Re:Nothing to see here, yadda yadda... (Score:5, Insightful)
This is definitely bad news for fans of BeOS. If there's a silver lining, hopefully it will spur more support for Haiku, which as an open-source project is immune from a company deciding to sit on a useful OS instead of letting others maintain and improve on it.
Re:Access Microsoft (Score:5, Insightful)
This is a good example of why we need a way to pry IP out of the hands of organizations that buy it just to stifle it. One could argue that Intellectual Property is just like any property and an owner can make use of it or not to its own pleasure. However, IP is different. IP not really something you own: it is a license (or privilege) to exclusive production. The term "Intellectual Property" itself is misleading, and cooked up to create the illusion that it is something to be owned like a tool, or a piece of land.
In fact, the U.S. Constitution (e.g.) clearly states the purpose for granting such privileges:
This clearly illustrates the purpose of patents, trademarks and copyrights, which is to encourage publication or production of works and products for the benefit of all by giving the creator the ability to exclusively profit from their publication or production. It's a mutually beneficial deal, an agreement between the general public and creators of useful works. If the creator decides not to produce the protected work, then the public gains nothing. One doesn't get exclusive license just to sit on their discoveries. At some point of non-production, the protection should expire early.

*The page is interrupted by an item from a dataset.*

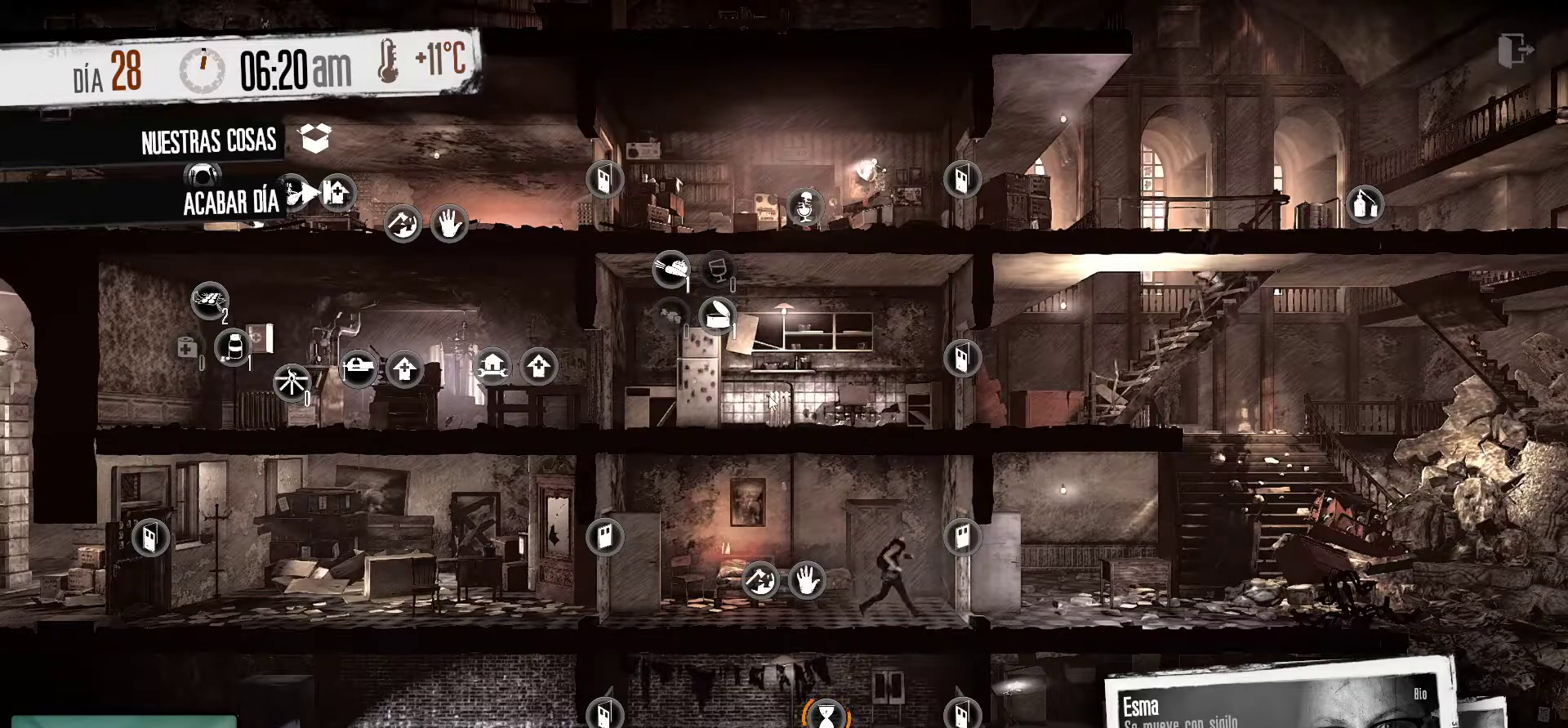
{"keys": [], "mouse": [], "mouse_move": "still", "events": []}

Re:Access Microsoft (Score:5, Insightful)
Further, patents should register their costs in development of the patent, not just the product after the patent, and expire the patent once either the time or a multiple ROI is reached. The ROI should be a maximum of 10x (probably even just 2x, but actual research and ongoing parameters should establish the precise ROI that promotes). And the time should be per-industry, with software/IT times governed more by Moore's Law and software obsolescence studies. Software itself is obviously (to anyone but greedheads) copyright, not patent, material.
The whole system is rotten. But if it were tweaked a little, pared back to its justifiable framework, it could form the basis for a system that actually promotes the progress that justifies the monopoly in conflict with expression freedom.
Owner of the code - but they're not using it! (Score:3, Insightful)
Re:Owner of the code - but they're not using it! (Score:3, Insightful)
Re:He Who Controls the Bootloader (Score:4, Insightful)
Most people are application oriented not OS oriented. If their apps don't run on a given OS they don't want it. Period.